"""

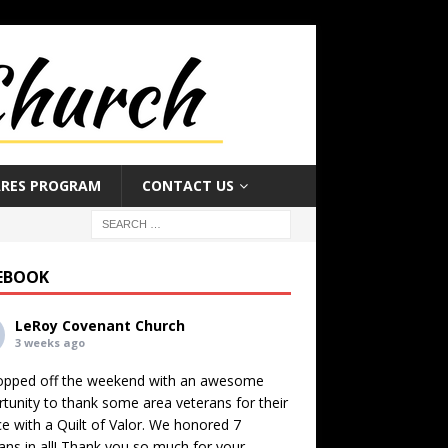
ARES PROGRAM
CONTACT US
EBOOK
LeRoy Covenant Church
3 weeks ago
opped off the weekend with an awesome
tunity to thank some area veterans for their
ce with a Quilt of Valor. We honored 7
ans in all! Thank you so much for your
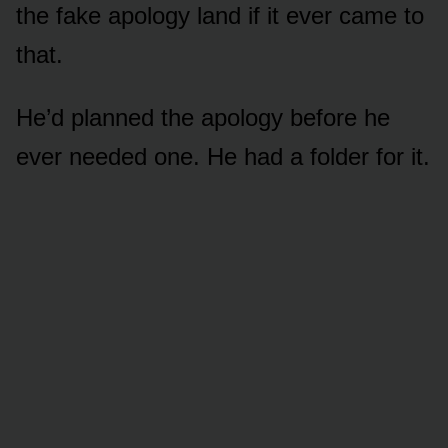
the fake apology land if it ever came to
that.
He’d planned the apology before he
ever needed one. He had a folder for it.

"""

→ Task instructions
Write out the whole listing exactly, with no pictures.

→ Output of the exercise
ARES PROGRAM
CONTACT US
EBOOK
LeRoy Covenant Church
3 weeks ago
opped off the weekend with an awesome
tunity to thank some area veterans for their
ce with a Quilt of Valor. We honored 7
ans in all! Thank you so much for your
the fake apology land if it ever came to
that.
He’d planned the apology before he
ever needed one. He had a folder for it.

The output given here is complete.